С такой душевной моторикой, с таким затейливым устройством сердца и мозгов я никогда не смог бы стать добропорядочным агностиком, который бродит вокруг веры молча, в перчатках и музейных тапочках. Отрицание я довел до самоотрицания: под безответное небо вышел Безумный Пьеро, обмотанный динамитом, и поджег фитиль. В логике полярных крайностей, где основная аксиома — “все или ничего”, а modus ponens состоит в методическом самоотрицании, я мог быть либо религиозным фанатиком, либо прожженным еретиком, жить в скиту или в борделе, быть аскетом либо сибаритом. Будь я верующим, давно бы ушел в затвор, — не в скит, не в монастырь, а куда-нибудь в бесплодную пустыню, чтоб там, питаясь собственным безумием, сойти на нет.

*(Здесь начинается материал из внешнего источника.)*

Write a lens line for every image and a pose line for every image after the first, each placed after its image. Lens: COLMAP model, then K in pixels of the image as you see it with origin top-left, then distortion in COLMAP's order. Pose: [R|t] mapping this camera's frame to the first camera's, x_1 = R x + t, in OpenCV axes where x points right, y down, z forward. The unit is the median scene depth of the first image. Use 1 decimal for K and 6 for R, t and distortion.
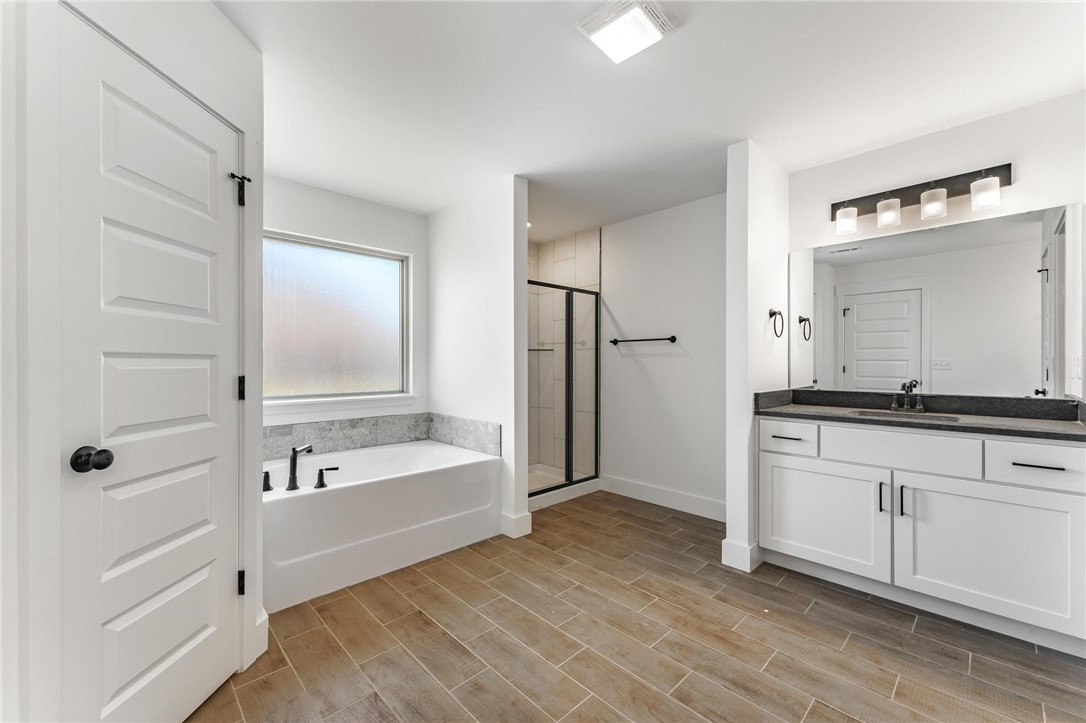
lens RADIAL K [[437.1, 0, 543.0], [0, 437.1, 361.5], [0, 0, 1]] dist [0.003286, 0.000289]
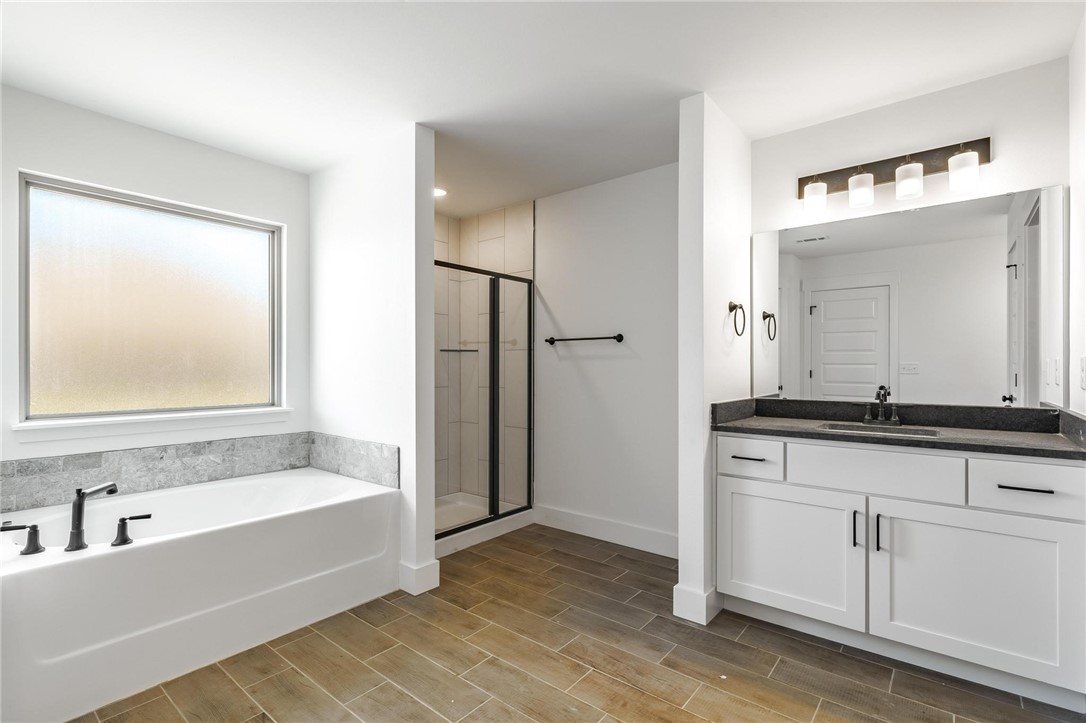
lens RADIAL K [[506.9, 0, 547.8], [0, 506.9, 363.8], [0, 0, 1]] dist [-0.001574, -0.000207]
pose [[0.992068, 0.000977, 0.125700, 0.063001], [-0.000661, 0.999997, -0.002554, 0.000198], [-0.125702, 0.002450, 0.992065, 0.102970]]
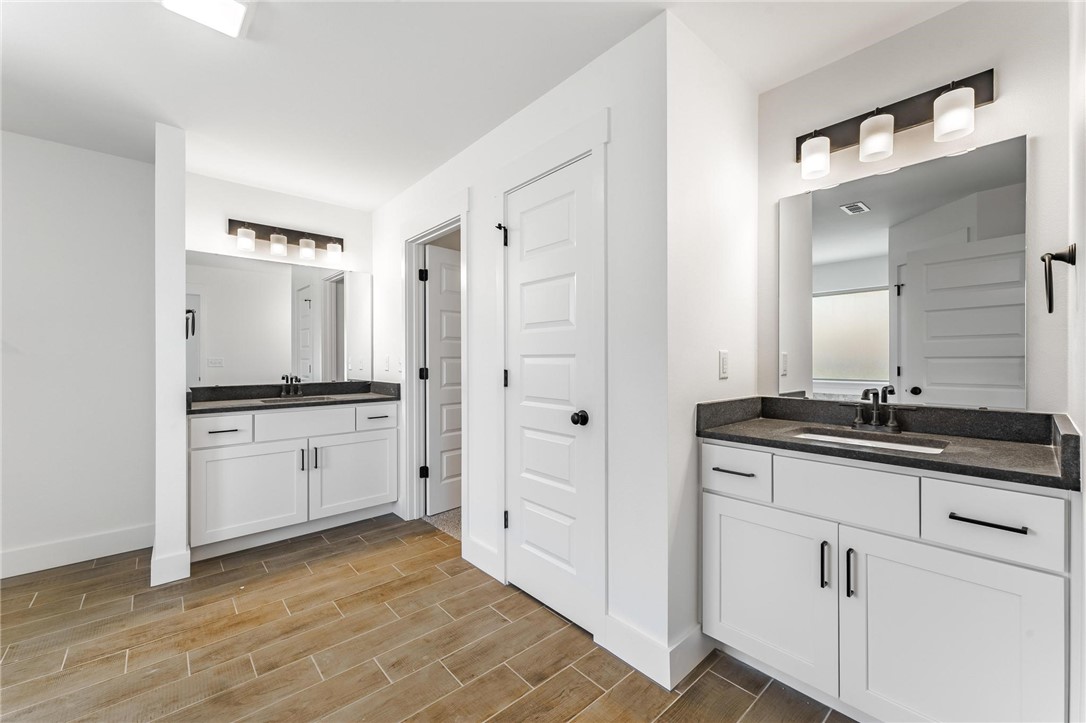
lens RADIAL K [[437.1, 0, 543.0], [0, 437.1, 361.5], [0, 0, 1]] dist [0.003286, 0.000289]
pose [[0.038966, -0.003795, 0.999233, -0.466622], [0.001948, 0.999991, 0.003722, 0.001454], [-0.999239, 0.001801, 0.038973, 0.173206]]
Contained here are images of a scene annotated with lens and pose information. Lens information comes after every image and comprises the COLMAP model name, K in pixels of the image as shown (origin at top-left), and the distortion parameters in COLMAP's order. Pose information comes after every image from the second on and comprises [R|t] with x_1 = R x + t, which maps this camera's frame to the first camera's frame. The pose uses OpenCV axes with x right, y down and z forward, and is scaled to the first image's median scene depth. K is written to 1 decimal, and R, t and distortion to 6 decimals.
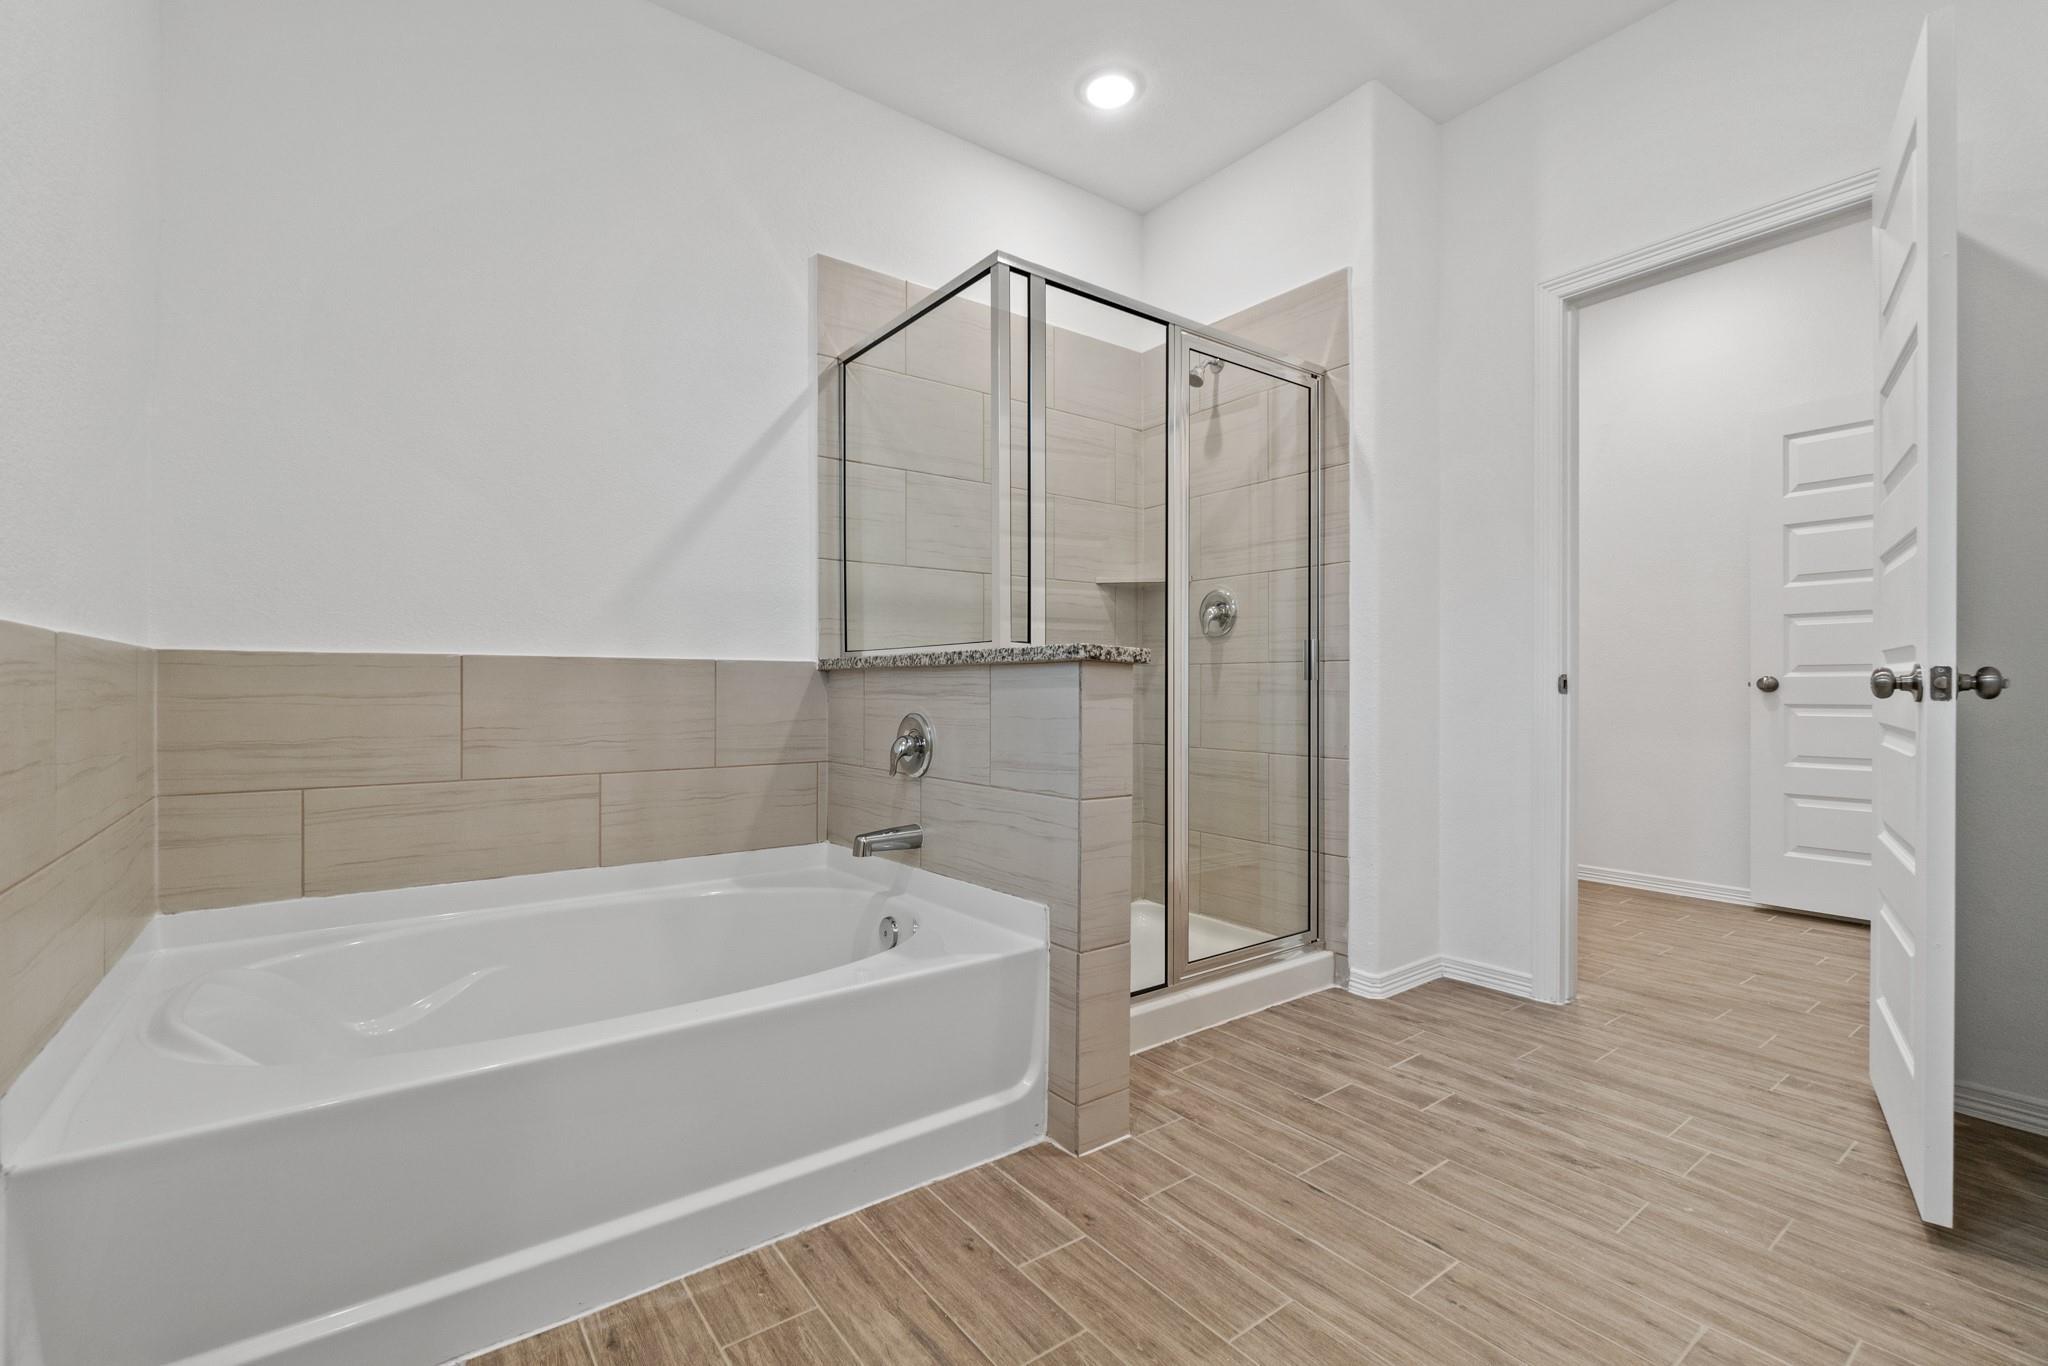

В детстве я с безжалостным высокомерием высмеивал сестру и спорил с матерью, не поддаваясь на просьбы, угрозы и ультиматумы. Мать долго искала судью и громовержца, а отыскав, принялась упоенно искупать грехи прошлого, к которым относились, в частности, ее дети. Сестра смирилась: сначала ей было слишком мало лет, а потом не хватило дерзости; я взбунтовался за нас обоих. Я завидовал детям, знающим о Библии лишь то, что им напел мультсериал “Суперкнига”. Религия казалась мне паллиативом и предательством отца — того самого Гулливера, дерзкого, смелого и бесконечно равнодушного к маленьким сиротам, щедро рассыпанным по городам и весям Лилипутии.
Мне было десять, а Дуне пять с половиной, когда мать ударилась в религию с остервенелым фанатизмом раскаявшейся грешницы. Предполагалось, что дети грешницы тоже исступленно припадут к вере. Предполагалось зря. Религиозные распри стали неотъемлемой частью нашей жизни. Молитва в моем мятежном детском сознании приравнивалась к белому флагу, постыдной сдаче войск, тогда как честному солдату надлежит пасть на поле брани. Не даваться живым. Удавиться, размозжить череп, разгрызть капсулу с цианидом. Я, в сущности, и грыз ее, все двадцать шесть никчемных лет, нетерпеливо ожидая смерти.
Я никогда не молился. Впрочем, было у меня одно желание, одна заветная, бесхитростная мечта — умереть. Исчезнуть, вернуться в тот чулан, в ту баньку с пауками, откуда взяли. Я беспрестанно проговаривал собственную смерть, так что она, в конце концов, стала моей молитвой. Вся моя жизнь была упражнением в смерти — Платон бы прослезился. Меня тянуло к смерти, как тянет к недоступной, романтической возлюбленной. Я неустанно, день за днем, взбирался к ней в башню по спущенной в окно косе, и падал, не достигнув цели. В какой-то миг я понял, что нешуточно и вполне безнадежно влюблен в свою принцессу Рапунцель. Страсть, не знающая выхода, становится одержимостью.